Thursday, 21 January 2010

Tips on presence?

I've started receiving daily Enneathoughts from the Enneagram Institute. Some of them are pretty cool! They give pointers to exploring that I habitually do to distract myself from being simply present in my life - and therefore a potential route out.

But, if you don't know what the Enneagram is, this isn't going to mean much.

Briefly, the Enneagram is an ancient symbol which describes, within the three shapes it is made up from, the notions of a) unity, b) what makes up life, and c) how life flows. In the last century it has been developed and applied to psychology by various teachers (notably Don Riso and Russ Hudson from the EI) to describe nine personality types.

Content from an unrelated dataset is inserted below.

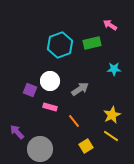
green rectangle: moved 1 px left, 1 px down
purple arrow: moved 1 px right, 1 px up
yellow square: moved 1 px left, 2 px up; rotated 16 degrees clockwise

The reason I like the Enneagram (and have mentioned it to several of my clients) is that it is taught not as a way of enabling me to say "Oh, do I'm a [particular type] ... that's why I do X and Y and Z, and that's the end of it; I'm stuck!" No, the Enneagram is taught based on the understanding that we are not our personality types. We are something more fundamental than that - Essence, Presence, Consciousness, our Essential or Authentic Self - call it what you will. Our Enneagram type masks our real self. Our type description shows us all the ways in which our ego routinely operates to take us away from presence - from reality. How we mis-interpret situations, how we over (or under) react, how we view the world, how we avoid intimacy and connection.

So ... if this appeals, I suggest you go explore the Enneagram Institute web site, read some of the type descriptions and/or do their on-line type-identification questionnaires.